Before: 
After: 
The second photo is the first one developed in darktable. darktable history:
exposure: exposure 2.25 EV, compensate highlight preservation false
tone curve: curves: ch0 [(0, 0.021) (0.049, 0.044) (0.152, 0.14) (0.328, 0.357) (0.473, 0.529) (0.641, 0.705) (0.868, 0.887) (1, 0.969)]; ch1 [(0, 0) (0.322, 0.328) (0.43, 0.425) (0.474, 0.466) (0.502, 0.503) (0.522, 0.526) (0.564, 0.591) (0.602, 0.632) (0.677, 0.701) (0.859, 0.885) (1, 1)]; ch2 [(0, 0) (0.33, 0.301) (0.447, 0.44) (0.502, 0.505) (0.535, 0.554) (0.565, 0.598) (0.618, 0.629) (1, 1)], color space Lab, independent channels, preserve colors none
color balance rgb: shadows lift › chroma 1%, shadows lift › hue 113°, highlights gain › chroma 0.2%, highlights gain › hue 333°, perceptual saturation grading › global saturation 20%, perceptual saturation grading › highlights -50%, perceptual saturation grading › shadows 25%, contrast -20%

Instructions to follow: Reproduce the rows verbatim from the very first line through the line containing "exposure: exposure 2.25", including that line.

Reply to the exercise:
Before: 
After: 
The second photo is the first one developed in darktable. darktable history:
exposure: exposure 2.25 EV, compensate highlight preservation false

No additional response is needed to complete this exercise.